The rain started as I left the station, forcing a worker from the massage parlour opposite on a fag break to stand in the leopard-print lined entrance in her stockings and blow the smoke through the wide open door. Even from the other side of the road I could see the track marks on her forearms. A taxi pulled up and a middle-aged businessman hastily exited onto the pavement and inside with his head down. Briefcase held tightly. Behind me, an Irish lady had started to recite the begging mantra she’d said a thousand times: “Got any spare change for a sandwich?”. I had, and I’d just eaten a sandwich. But she didn’t want a sandwich, not really. I hadn’t wanted mine either, but I’d eaten it. We were both fools.

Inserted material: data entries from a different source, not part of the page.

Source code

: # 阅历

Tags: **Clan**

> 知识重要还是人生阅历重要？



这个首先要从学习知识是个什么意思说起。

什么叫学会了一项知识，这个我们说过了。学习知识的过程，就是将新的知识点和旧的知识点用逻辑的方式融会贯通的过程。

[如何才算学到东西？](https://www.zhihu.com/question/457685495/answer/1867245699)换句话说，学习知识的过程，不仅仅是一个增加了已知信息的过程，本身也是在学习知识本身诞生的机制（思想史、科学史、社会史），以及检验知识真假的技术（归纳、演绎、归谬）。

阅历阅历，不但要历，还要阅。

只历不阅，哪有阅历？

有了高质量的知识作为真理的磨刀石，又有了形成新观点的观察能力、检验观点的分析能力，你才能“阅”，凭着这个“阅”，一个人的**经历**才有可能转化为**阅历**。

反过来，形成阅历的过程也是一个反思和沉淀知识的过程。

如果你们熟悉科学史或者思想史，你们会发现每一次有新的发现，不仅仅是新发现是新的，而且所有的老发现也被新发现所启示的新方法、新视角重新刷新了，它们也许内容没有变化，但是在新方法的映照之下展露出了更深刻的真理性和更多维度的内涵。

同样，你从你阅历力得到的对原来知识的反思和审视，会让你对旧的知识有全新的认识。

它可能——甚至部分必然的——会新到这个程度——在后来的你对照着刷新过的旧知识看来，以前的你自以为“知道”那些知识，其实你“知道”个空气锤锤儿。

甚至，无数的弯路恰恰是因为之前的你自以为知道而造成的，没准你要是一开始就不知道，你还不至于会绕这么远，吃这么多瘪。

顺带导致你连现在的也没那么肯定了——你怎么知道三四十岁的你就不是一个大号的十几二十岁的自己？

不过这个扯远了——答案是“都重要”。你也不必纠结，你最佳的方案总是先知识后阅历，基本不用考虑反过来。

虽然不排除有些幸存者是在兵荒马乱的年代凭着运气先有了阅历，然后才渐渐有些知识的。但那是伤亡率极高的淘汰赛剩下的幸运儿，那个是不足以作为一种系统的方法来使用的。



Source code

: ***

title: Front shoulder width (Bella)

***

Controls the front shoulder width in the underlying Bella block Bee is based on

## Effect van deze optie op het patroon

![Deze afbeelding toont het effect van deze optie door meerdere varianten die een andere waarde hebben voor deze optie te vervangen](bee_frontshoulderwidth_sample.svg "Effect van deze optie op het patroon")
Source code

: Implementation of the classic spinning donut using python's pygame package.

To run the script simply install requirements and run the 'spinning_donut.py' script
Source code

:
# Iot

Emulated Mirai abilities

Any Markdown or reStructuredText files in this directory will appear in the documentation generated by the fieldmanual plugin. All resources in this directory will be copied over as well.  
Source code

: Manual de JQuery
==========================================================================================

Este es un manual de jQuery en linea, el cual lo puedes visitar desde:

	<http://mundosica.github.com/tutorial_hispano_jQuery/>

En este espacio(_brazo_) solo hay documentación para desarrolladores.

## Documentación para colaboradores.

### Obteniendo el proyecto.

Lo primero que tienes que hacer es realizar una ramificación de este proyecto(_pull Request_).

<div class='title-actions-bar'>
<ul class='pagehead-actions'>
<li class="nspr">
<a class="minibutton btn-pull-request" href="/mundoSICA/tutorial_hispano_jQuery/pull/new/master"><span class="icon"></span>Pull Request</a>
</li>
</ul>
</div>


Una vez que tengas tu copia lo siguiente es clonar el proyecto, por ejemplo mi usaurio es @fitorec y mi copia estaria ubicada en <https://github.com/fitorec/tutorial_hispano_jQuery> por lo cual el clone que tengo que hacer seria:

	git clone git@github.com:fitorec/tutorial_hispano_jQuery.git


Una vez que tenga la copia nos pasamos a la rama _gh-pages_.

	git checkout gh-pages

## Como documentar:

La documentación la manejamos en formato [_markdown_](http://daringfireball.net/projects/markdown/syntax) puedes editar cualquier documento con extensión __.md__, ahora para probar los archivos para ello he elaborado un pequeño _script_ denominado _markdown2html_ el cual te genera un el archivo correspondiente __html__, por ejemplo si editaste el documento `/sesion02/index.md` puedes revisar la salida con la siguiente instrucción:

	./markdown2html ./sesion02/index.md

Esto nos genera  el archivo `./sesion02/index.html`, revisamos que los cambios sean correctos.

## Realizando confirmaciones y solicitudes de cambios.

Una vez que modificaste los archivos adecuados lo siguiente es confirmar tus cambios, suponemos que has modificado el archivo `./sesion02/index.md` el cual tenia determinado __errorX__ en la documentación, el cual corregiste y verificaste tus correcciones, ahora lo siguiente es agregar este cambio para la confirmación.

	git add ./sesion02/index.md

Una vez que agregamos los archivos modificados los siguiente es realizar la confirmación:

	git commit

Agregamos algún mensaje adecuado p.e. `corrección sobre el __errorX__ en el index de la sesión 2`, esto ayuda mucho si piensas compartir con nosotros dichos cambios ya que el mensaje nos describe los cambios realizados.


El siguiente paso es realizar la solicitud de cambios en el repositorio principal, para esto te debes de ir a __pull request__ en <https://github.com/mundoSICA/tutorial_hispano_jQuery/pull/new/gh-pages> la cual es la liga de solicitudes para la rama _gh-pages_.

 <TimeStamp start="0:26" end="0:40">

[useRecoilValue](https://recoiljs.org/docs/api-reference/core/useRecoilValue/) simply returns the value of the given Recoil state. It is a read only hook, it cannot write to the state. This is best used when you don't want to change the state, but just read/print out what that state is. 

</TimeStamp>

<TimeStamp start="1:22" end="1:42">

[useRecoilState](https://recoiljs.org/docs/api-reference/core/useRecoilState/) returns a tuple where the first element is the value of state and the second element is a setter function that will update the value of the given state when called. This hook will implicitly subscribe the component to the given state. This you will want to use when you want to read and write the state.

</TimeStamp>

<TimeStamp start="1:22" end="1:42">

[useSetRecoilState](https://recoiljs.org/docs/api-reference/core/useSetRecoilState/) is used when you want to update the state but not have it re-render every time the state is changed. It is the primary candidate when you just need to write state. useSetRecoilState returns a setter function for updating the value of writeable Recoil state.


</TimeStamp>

By the war memorial two men lolled drunkenly against the Names of The Glorious Dead and tossed another empty can onto the polished limestone. Dirty blankets defined the limit of their personal space and the limit of all that was dear. They sang slowly and carefully in Polish. It sounded like a respectful dirge for the hundreds of names carved into the marble behind them.

I bought a bottle of pepsi from a corner shop, not realising it was out of date until I used it to wash down the prescription meds. Then on to the Clinical Psychology Department of the city hospital. Sitting in a circle with everyone else, all trying to find our own cure-all.